■ **Task objective**: Images excluded, repeat each entry below exactly.
(Record set begins)
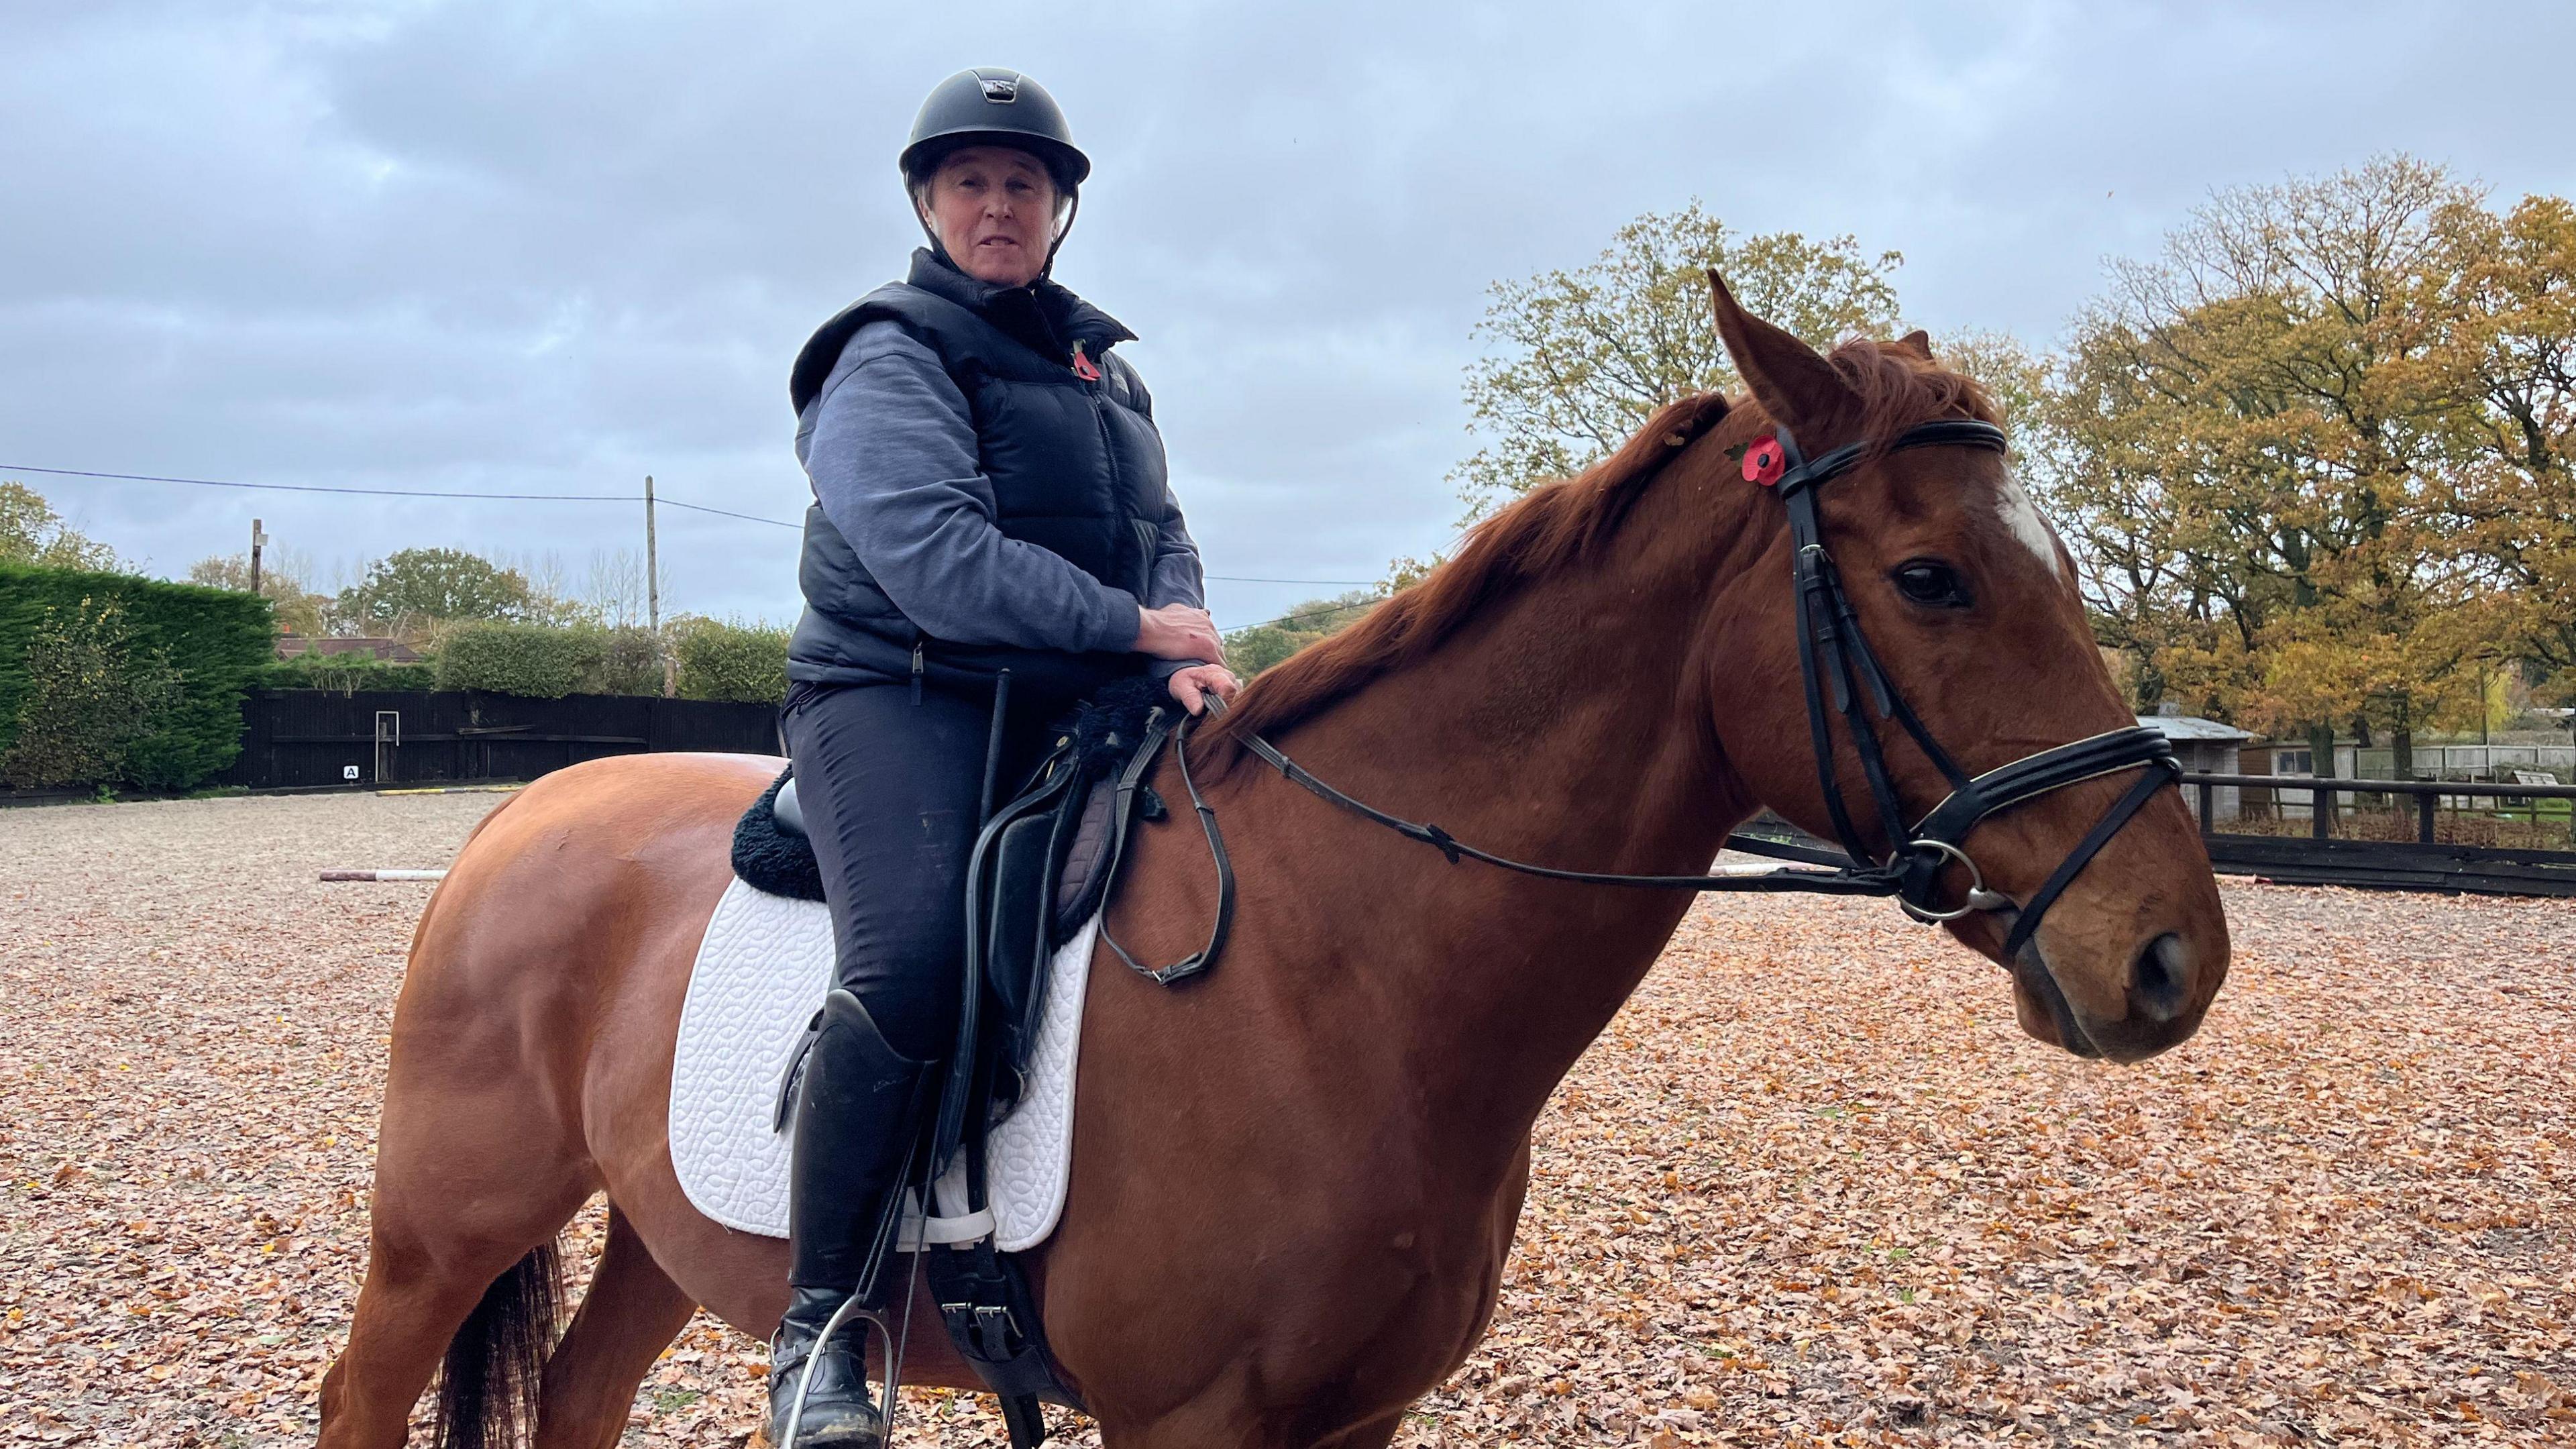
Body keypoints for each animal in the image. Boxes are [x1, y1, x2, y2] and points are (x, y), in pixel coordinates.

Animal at [316, 279, 2229, 1449]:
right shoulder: (1190, 1420)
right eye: (1929, 579)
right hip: (441, 1224)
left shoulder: (1355, 1413)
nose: (2171, 958)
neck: (1339, 975)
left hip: (660, 1230)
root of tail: (522, 814)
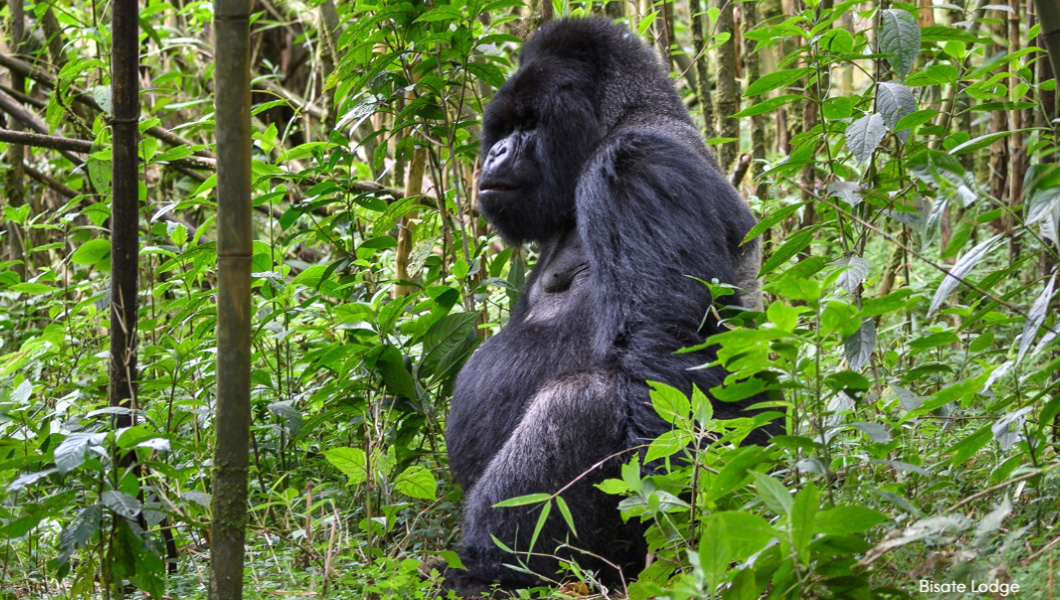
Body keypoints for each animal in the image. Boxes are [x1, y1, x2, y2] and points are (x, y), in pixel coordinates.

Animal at [443, 17, 775, 597]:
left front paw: (671, 541)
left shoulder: (636, 166)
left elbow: (666, 356)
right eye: (503, 126)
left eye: (528, 124)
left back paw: (488, 571)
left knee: (587, 399)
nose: (495, 154)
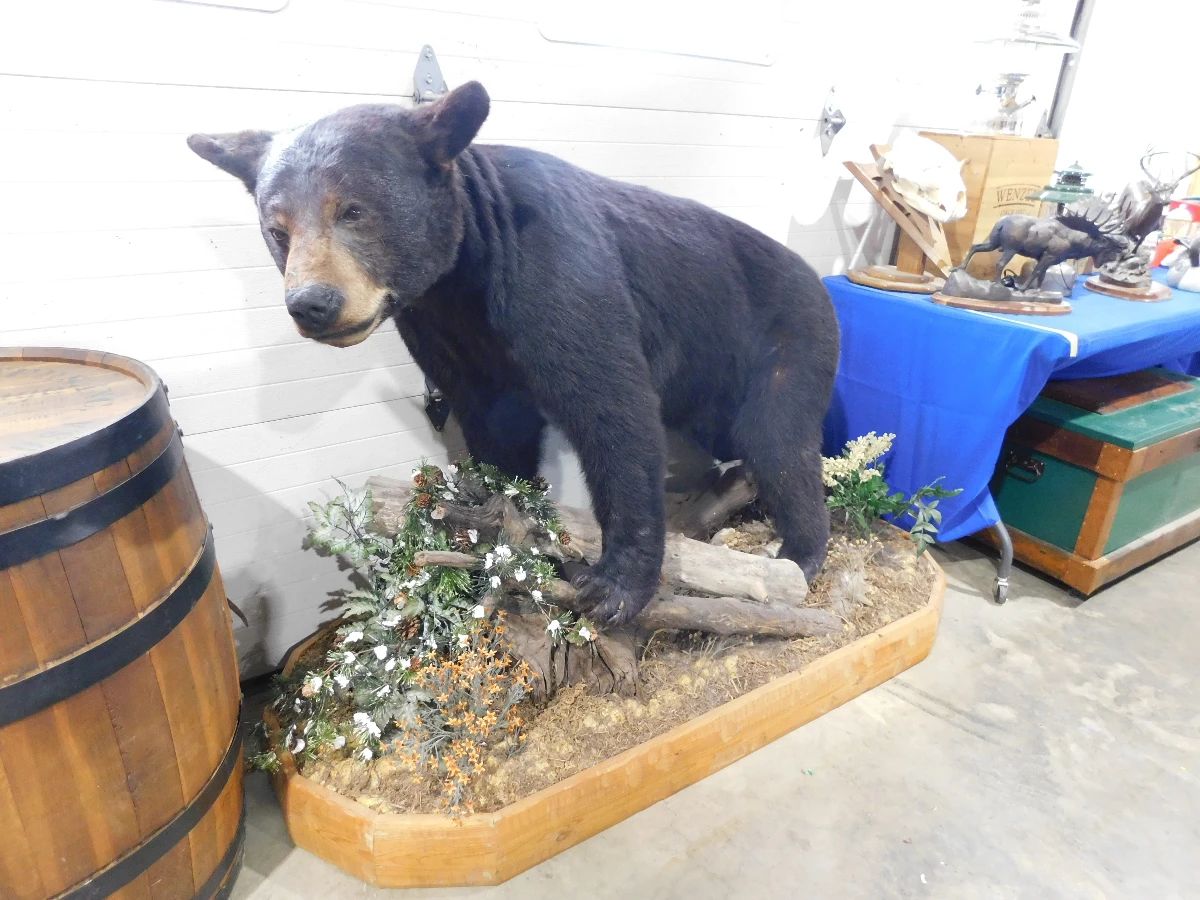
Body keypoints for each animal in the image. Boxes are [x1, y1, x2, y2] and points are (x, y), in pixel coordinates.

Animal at [188, 81, 839, 625]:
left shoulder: (558, 274)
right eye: (278, 229)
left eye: (352, 210)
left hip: (787, 340)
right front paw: (505, 530)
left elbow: (614, 409)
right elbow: (496, 424)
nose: (313, 303)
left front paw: (613, 586)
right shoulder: (444, 330)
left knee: (779, 440)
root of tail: (820, 281)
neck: (466, 273)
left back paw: (799, 553)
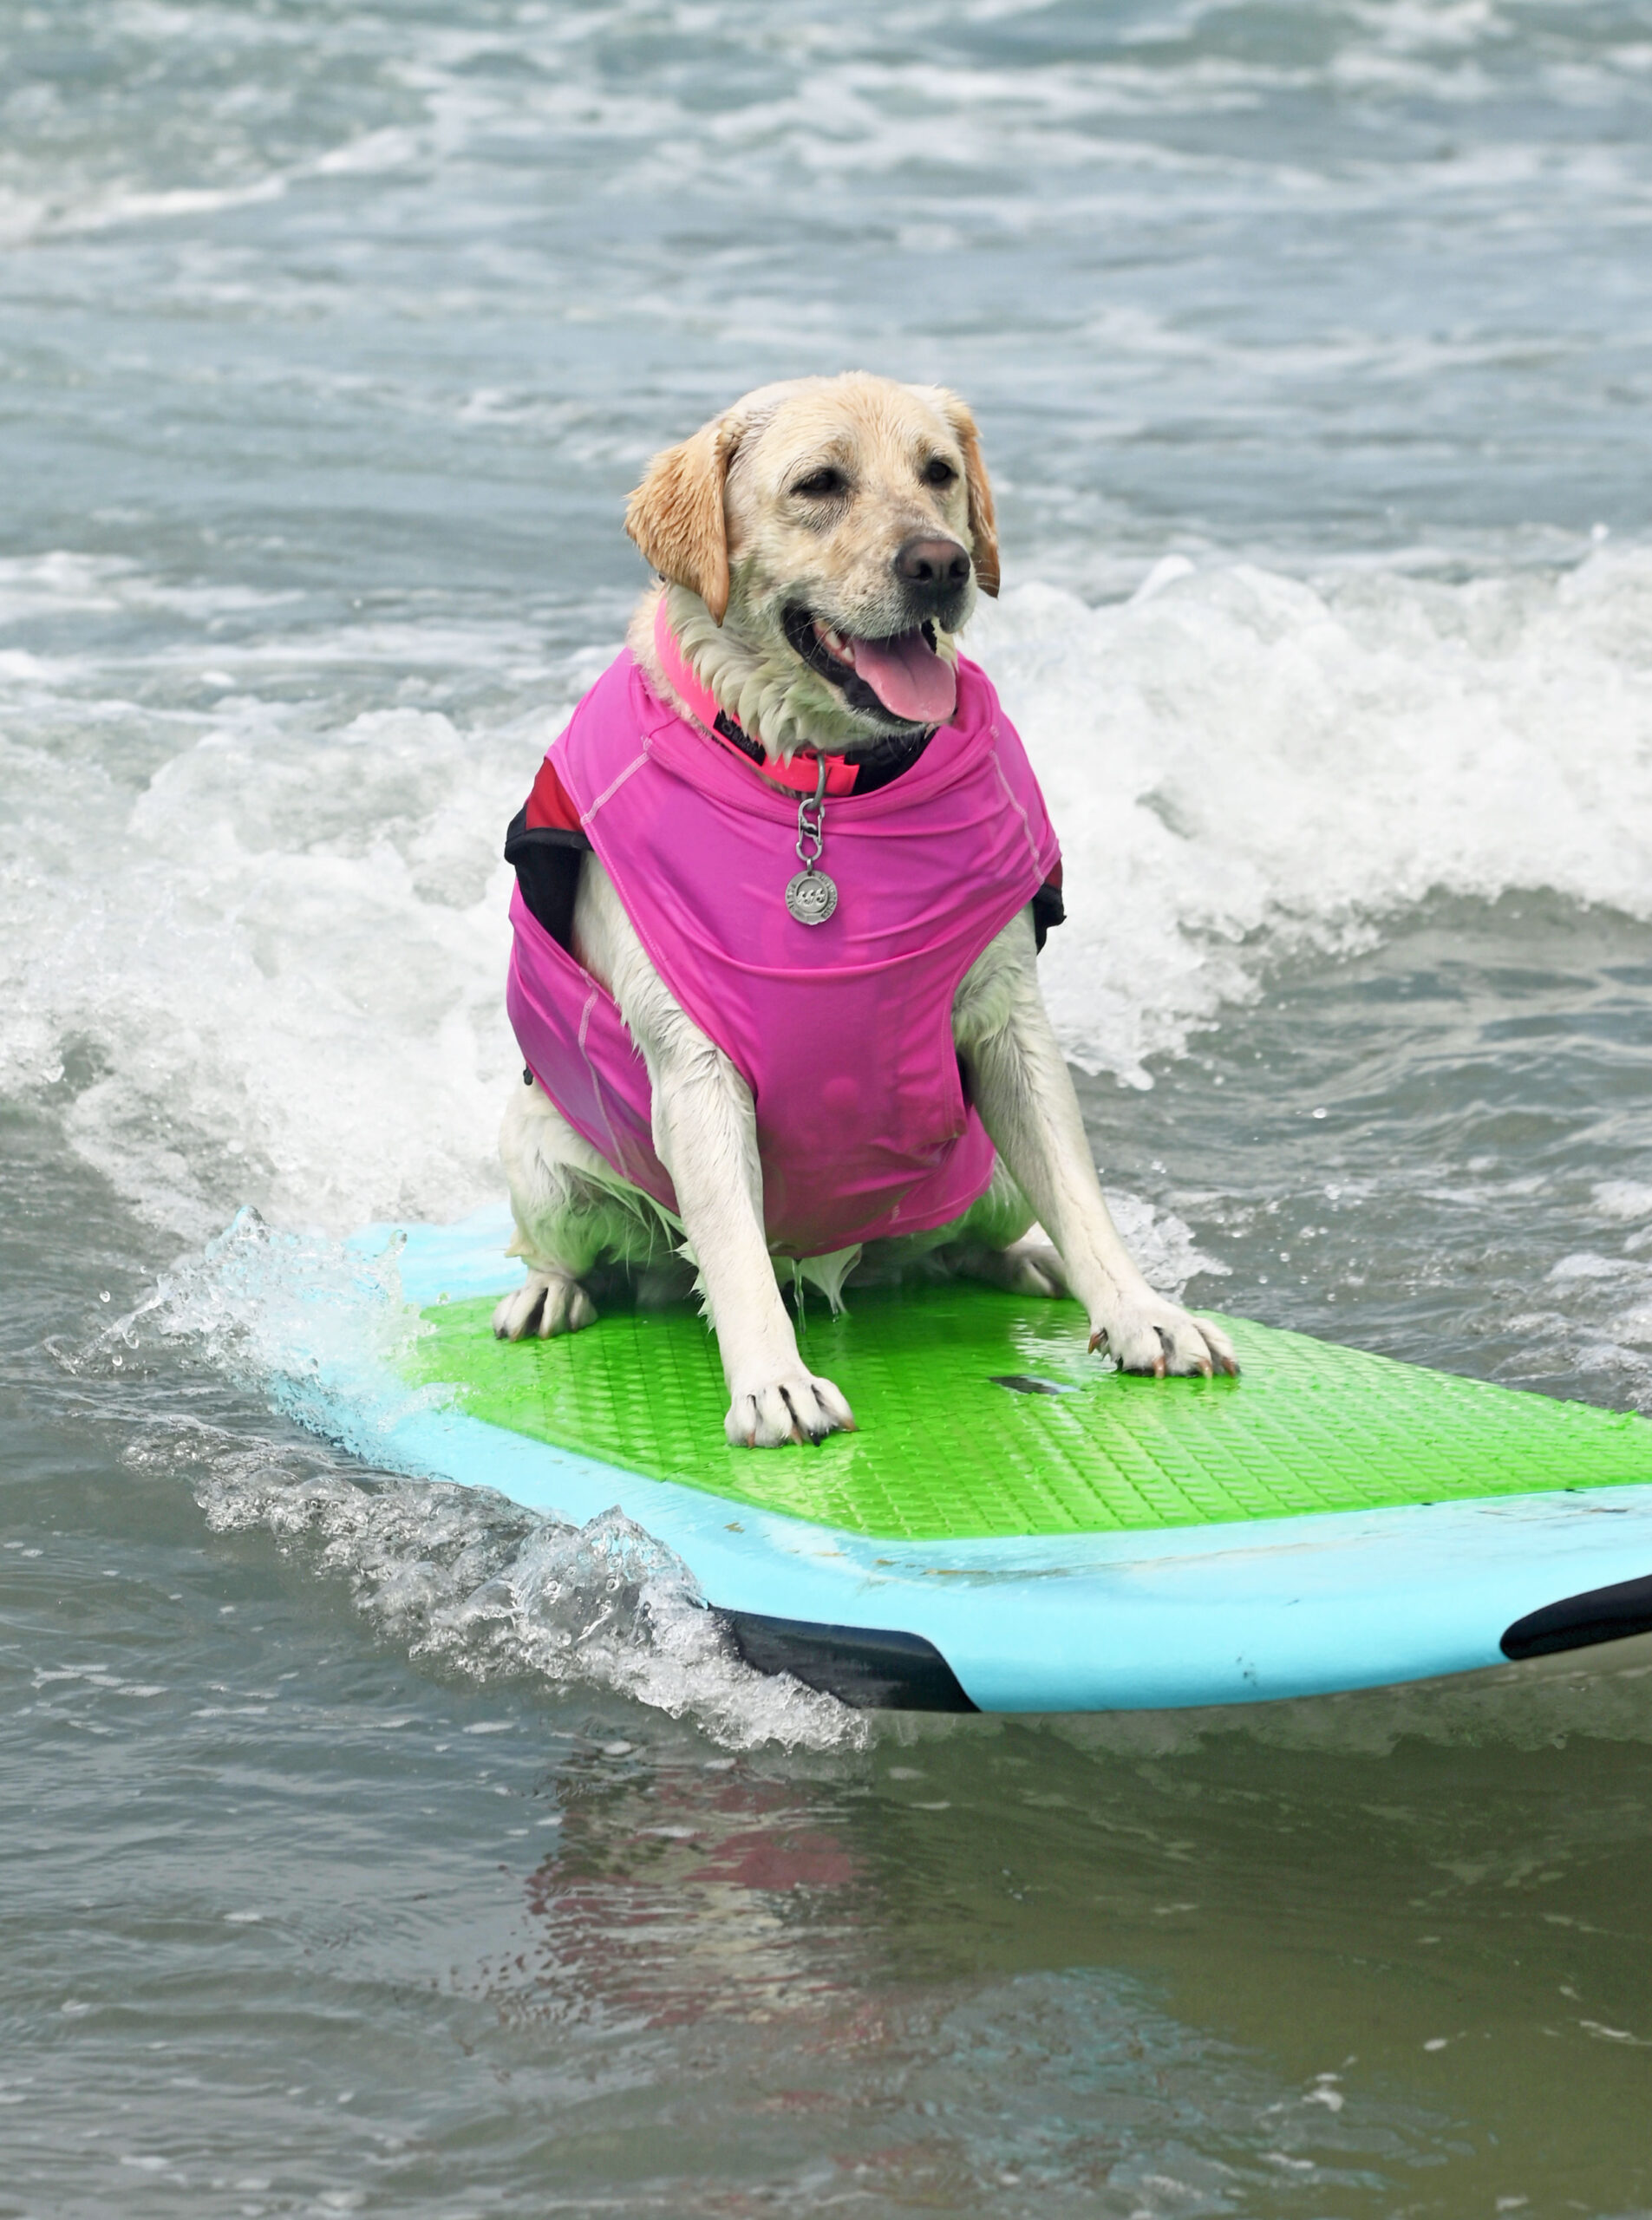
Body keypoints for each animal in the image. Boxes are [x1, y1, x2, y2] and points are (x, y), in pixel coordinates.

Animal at [497, 373, 1234, 1447]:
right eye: (819, 484)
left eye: (939, 472)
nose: (942, 564)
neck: (822, 784)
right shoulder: (695, 1066)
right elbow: (733, 1248)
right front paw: (774, 1383)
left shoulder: (1012, 1025)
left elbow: (1081, 1190)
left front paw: (1143, 1313)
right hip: (544, 1158)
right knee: (569, 1247)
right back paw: (550, 1292)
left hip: (987, 1174)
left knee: (976, 1239)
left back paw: (1030, 1265)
(Record set ends)
■ **Expected output**:
Body keypoints for each animal in the image. Boxes are [x1, y1, x2, y2] and points are (x, y), in pixel coordinates.

Animal at [316, 279, 2229, 1449]:
right shoulder: (1190, 1420)
right eye: (1929, 579)
right hip: (441, 1224)
left shoulder: (1355, 1413)
nose: (2171, 958)
neck: (1339, 975)
left hip: (660, 1230)
root of tail: (522, 814)
Body keypoints for each animal in the image. Boxes are [x1, y1, x2, y2] and points are (x, y), in pixel coordinates.

Animal at [443, 17, 775, 597]:
left front paw: (671, 541)
left shoulder: (636, 166)
left elbow: (666, 356)
right eye: (503, 126)
left eye: (528, 124)
left back paw: (488, 571)
left knee: (587, 399)
nose: (495, 154)
Body keypoints for each animal in the image. Boxes are [x1, y1, x2, y2] and points are (x, y), in pixel coordinates.

Animal at [188, 81, 839, 625]:
left shoulder: (558, 274)
right eye: (278, 229)
left eye: (352, 210)
left hip: (787, 340)
right front paw: (505, 530)
left elbow: (614, 409)
right elbow: (496, 424)
nose: (313, 303)
left front paw: (613, 586)
right shoulder: (444, 330)
left knee: (779, 440)
root of tail: (820, 281)
neck: (466, 273)
left back paw: (799, 553)
Body keypoints for each animal in the image. Boxes are [x1, y1, x2, y2] and points are (x, y), in pixel coordinates.

Animal at [497, 373, 1234, 1447]:
right eye: (819, 484)
left eye: (939, 472)
nose: (942, 564)
neck: (822, 784)
right shoulder: (695, 1066)
right elbow: (733, 1248)
right front paw: (774, 1383)
left shoulder: (1012, 1025)
left elbow: (1081, 1190)
left front paw: (1143, 1313)
right hip: (544, 1158)
right knee: (569, 1247)
right back paw: (550, 1292)
left hip: (987, 1174)
left knee: (976, 1239)
left back paw: (1030, 1265)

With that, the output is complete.